++++ Text ++++
The French are generous in the recognition of bravery. A small company rushed a Prussian battery in the neighbourhood of the Aisne and put all the gunners out of action, except one who fought gamely to the last and would not give in till he was fairly surrounded and made prisoner. "Tu est chic, tu—tu est bien chic" shouted the pioupious with one accord, and shook him cordially by the hand as they led him away. How preposterous do such stories as these make warfare appear!—and others, such as the two opposing forces tacitly agreeing to fetch water at the evening hour from an intervening stream without molestation on either side; or the two parties using an old mill as a post-office, by means of which letters could pass between France and Germany in defiance of all decent war-regulations! How they illustrate the absolutely instinctive and necessary tendency of the natural man (notwithstanding occasional bouts of fury) to aid his fellow and fall into some sort of understanding with him! Finally the fraternizations last Christmas between the opposing lines in Northern France almost threatened at one time to dissolve all the proprieties of official warfare. If they had spread a little farther and lasted a little longer, who knows what might have happened? High politics might have been utterly confounded, and the elaborate schemes of statesmen on both sides entirely frustrated. Headquarters had, through the officers, to interfere and all such demonstrations of amity to be for the future forbidden. Could anything more clearly show the beating of the great heart of Man beneath the thickly overlying husks of class and class-government? When, oh! when indeed, will the real human creature emerge from its age-long chrysalis?

FOOTNOTES:

[27] And even the hundred and one humane Associations of to-day derive a great part of their enthusiasm and vitality from fighting each other!

[28] Put into English by Lady Gregory. (John Murray, 6s. net.)

[29] From T.P.'s Weekly, November 7, 1914.
++++
• Work to complete
In the text on wartime fraternization, rewrite the part between "[27] And even" and "November 7, 1914.", inclusive, putting "Societies" in place of "Associations".
++++ Entries provided ++++
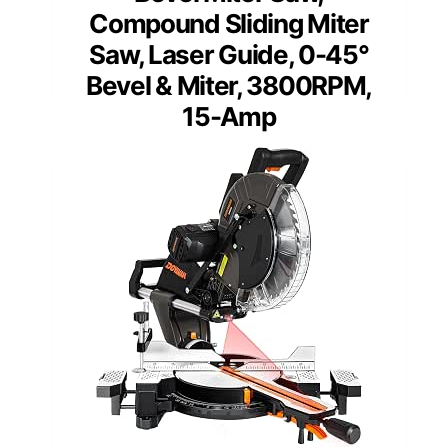
Compound Sliding Miter
Saw, Laser Guide, 0-45°
Bevel & Miter, 3800RPM,
15-Amp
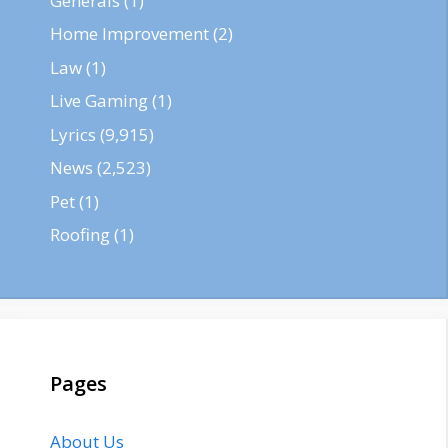
Generals
(1)
Home Improvement
(2)
Law
(1)
Live Gaming
(1)
Lyrics
(9,915)
News
(2,523)
Pet
(1)
Roofing
(1)
Pages
About Us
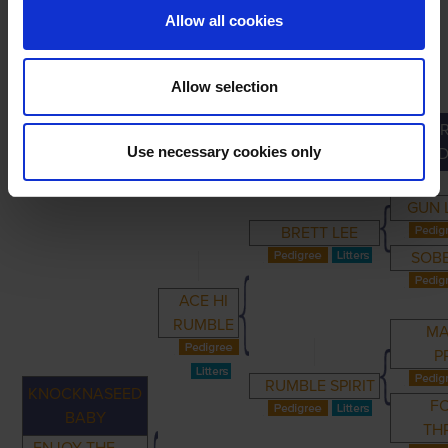
Allow all cookies
Allow selection
GR
PRIMARY
PARENTS
GRANDPARENTS
Use necessary cookies only
GRAND
GUN 
BRETT LEE
SOBB
ACE HI
RUMBLE
MA
P
RUMBLE SPIRIT
KNOCKNASEED
F
BABY
TH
++++
• Result of the exercise
[27] And even the hundred and one humane Societies of to-day derive a great part of their enthusiasm and vitality from fighting each other!

[28] Put into English by Lady Gregory. (John Murray, 6s. net.)

[29] From T.P.'s Weekly, November 7, 1914.